Chodzi o trzy agencje: S&P, Fitch i Moody's. Śledztwo prowadzone jest na wniosek organizacji konsumenckich, według których decyzja o obniżce została podjęta po analizie fałszywych danych. Wcześniej, organizacje chciały złożyć skargi w Mediolanie i Rzymie, ale według tamtejszych prawników, nie było prawnych podstaw, by rozpoczynać śledztwo, stąd proces toczy się w Trani.

Reklama

Prokuratura zakończyła już opracowywanie listy świadków w tej sprawie.
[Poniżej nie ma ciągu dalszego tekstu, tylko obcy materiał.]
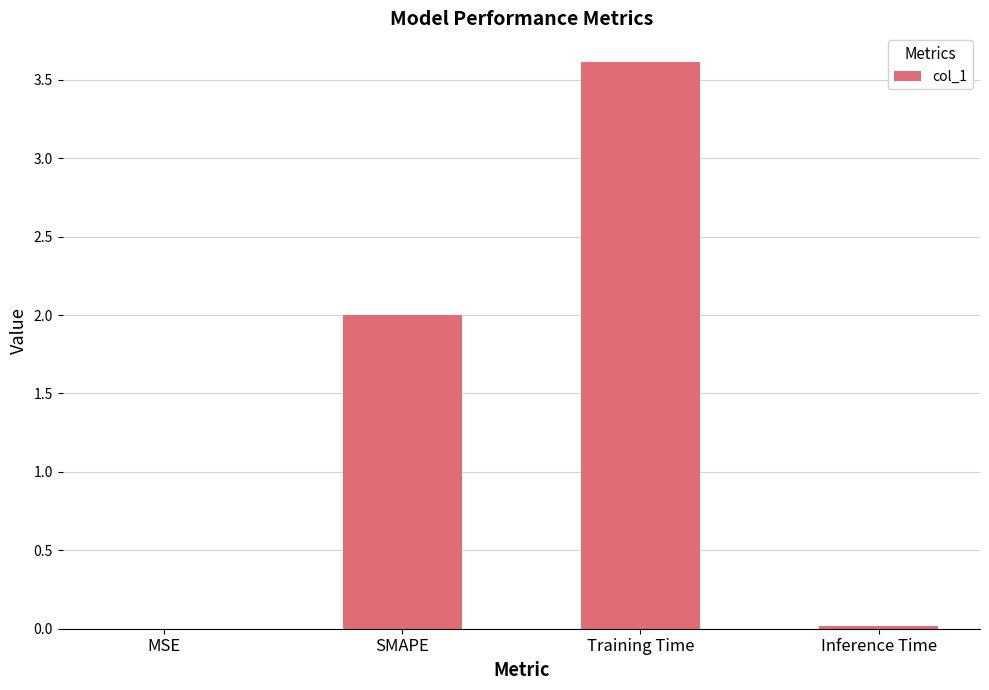

What is the sum of the values at Training Time and SMAPE?

5.6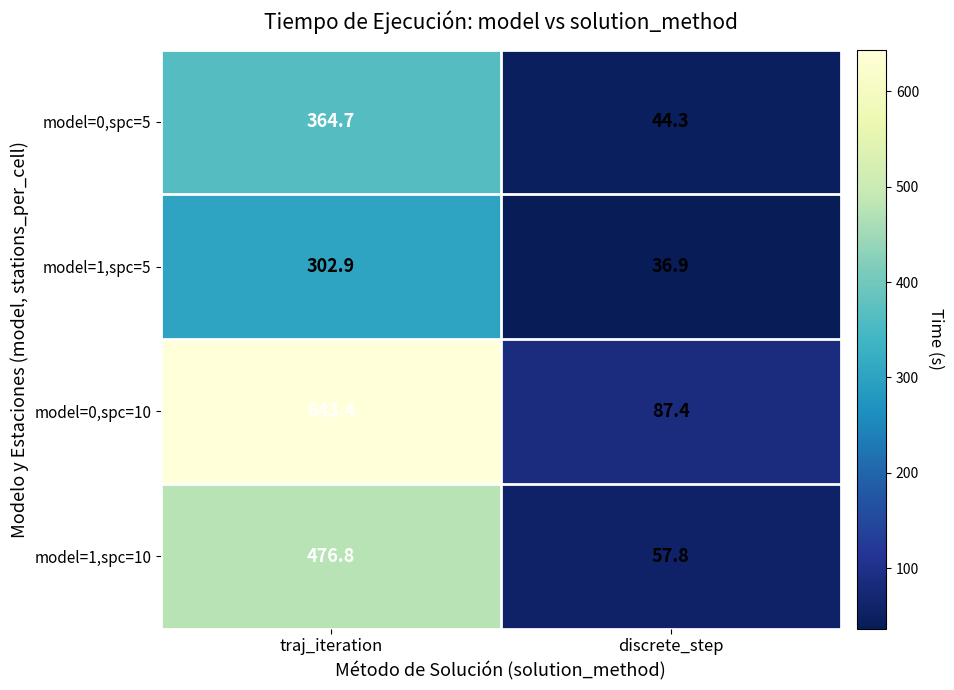

How many values in the model=0,spc=5 series are below 364?

1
Widnieją na niej m.in. szef nadzoru nad włoską giełdą, a także Mario Draghi, prezes Europejskiego Banku Centralnego – donosi portal gazeta.pl

Agencja S&P odrzuca oskarżenia organizacji i orzeka, że nie miała dostępu do poufnych danych raportu. Wątpi też, czy włoska prokuratura ma prawo do postępowania. Jej siedziba mieści się bowiem w Mediolanie, co może wykraczając poza uprawnienia prokuratury w Tirani. Jest duży znak zapytania nad problemem, na jakim terytorium działa władza sądownicza z Trani - powiedział Antonio Golino reprezentujący S&P.Władze Trani twierdzą, że sprawa nie jest wewnętrzną kwestią Włoch, gdyż raporty agencji przygotowywano za granicą kraju.